• Texto fornecido

01/02/2008

Regicídio

O CAÇADOR SIMÃO
(a Fialho d'Almeida)

Jaz el-rei entrevado e moribundo
Na fortaleza lobrega e silente ...
Corta a mudez sinistra o mar profundo ...
Chora a rainha desgrenhadamente ...

Papagaio real, diz-me, quem passa ?
_É o princípe Simão que vae à caça.

Os sinos dobram pelo rei finado ...
Morte tremenda, pavoroso horror !...
Sae das almas atónitas um brado,
Um brado immenso d'amargura e dor ...

Papagaio real, diz-me, quem passa ?
_É el-rei D. Simão que vae à caça.

Cospe o estrangeiro affrontas assassinas
Sobre o rostro da pátria a agonisar ...
Rugem nos corações furias leoninas,
Erguem-se as mãos crispadas para o ar !...

Papagaio real, diz,me, quem passa ?
_É el-rei D. Simão que vae à caça.

A Pátria é morta ! a Liberdade é morta !
Noite negra sem astros, sem faroes !
Ri o estrangeiro odioso à nossa porta,
Guarda a Infamia os sepulchros dos Heroes!

Papagaio real, diz-me, quem passa ?
_É el-rei D. Simão que vae à caça.

Tiros ao longe n'uma lucta accesa!
Rola indomitamente a multidão ...
Tocam clarins de guerra a Marselheza ...
Desaba um throno em subita explosão !...

Papagaio real, diz-me, quem passa ?

• Dados registados
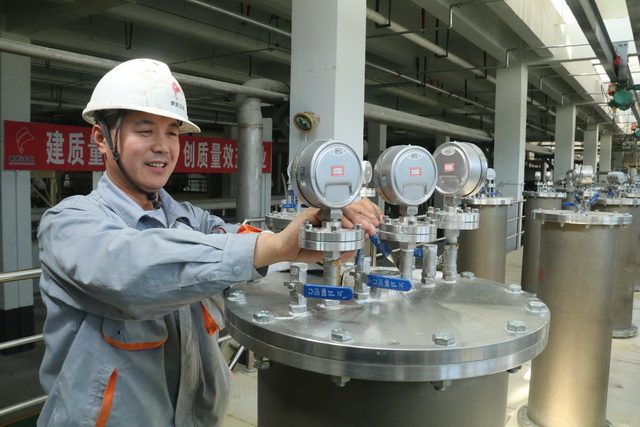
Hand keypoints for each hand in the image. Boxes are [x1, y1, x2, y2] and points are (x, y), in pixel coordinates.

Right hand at [253, 201, 380, 267]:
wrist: (285, 250)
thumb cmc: (304, 248)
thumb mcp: (330, 251)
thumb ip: (344, 248)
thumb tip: (359, 243)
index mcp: (333, 219)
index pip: (353, 212)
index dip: (366, 216)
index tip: (374, 225)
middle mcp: (327, 213)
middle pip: (350, 207)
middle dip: (364, 217)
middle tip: (372, 227)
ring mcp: (319, 212)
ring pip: (341, 208)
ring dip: (355, 217)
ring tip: (363, 227)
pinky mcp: (310, 213)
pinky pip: (327, 212)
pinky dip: (338, 218)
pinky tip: (346, 226)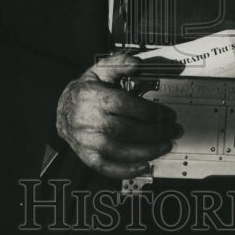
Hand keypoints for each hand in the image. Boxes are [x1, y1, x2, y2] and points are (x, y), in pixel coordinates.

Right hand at [56, 52, 182, 178]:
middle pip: (125, 130)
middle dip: (154, 132)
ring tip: (164, 146)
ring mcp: (87, 140)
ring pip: (119, 151)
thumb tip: (137, 64)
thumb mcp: (100, 70)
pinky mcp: (87, 155)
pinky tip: (144, 166)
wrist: (62, 108)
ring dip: (146, 151)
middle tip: (172, 130)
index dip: (149, 112)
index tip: (167, 114)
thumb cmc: (85, 90)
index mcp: (94, 97)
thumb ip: (120, 64)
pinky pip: (106, 167)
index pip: (125, 106)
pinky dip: (126, 170)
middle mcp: (89, 120)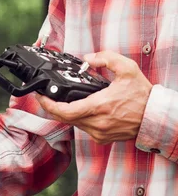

• O que fazer
1) No poema sobre o caçador Simão, o que fazem os sinos pelo rei finado?
2) Prossiga o poema sobre o caçador Simão a partir do ponto em que termina.

• Respostas do exercício
1) Os sinos dobram pelo rei finado.

2)
_É alguém, é alguém que foi à caça
Do caçador Simão ...

(Vianna do Castello, 8 d'abril de 1890.Guerra Junqueiro)

O caçador Simão era Carlos Fernando Luís Maria Víctor Miguel Rafael Gabriel Gonzaga Xavier Francisco de Assis José Simão: o rei D. Carlos. Guerra Junqueiro apela, inquestionavelmente, ao regicídio!


Formalmente, como todos os de Junqueiro, este é um poema magnífico. Mas é o conteúdo que agora me importa.

Nas duas primeiras estrofes acusa-se D. Carlos de ser mau filho, aludindo-se à sua ausência perante a agonia do pai. A ausência é real, mas D. Carlos fora enviado ao estrangeiro, numa daquelas viagens tão necessárias à educação dos príncipes reais. O príncipe cumpria o que lhe estava destinado!

As estrofes seguintes referem-se ao ultimatum britânico. “A Pátria morta; a liberdade morta”! A verve de Junqueiro é portentosa e a História contada por meio dá-lhe razão: Portugal recuou; os Braganças são os coveiros da grandeza Pátria! Mas isto é confundir, voluntariamente, a putrefacção do segundo rotativismo (esse sim, responsável pelas desditas nacionais) com o regime monárquico! Alguém, nos nossos dias, é capaz de responsabilizar a Presidência da República pela incapacidade dos partidos políticos enquanto governo e oposição?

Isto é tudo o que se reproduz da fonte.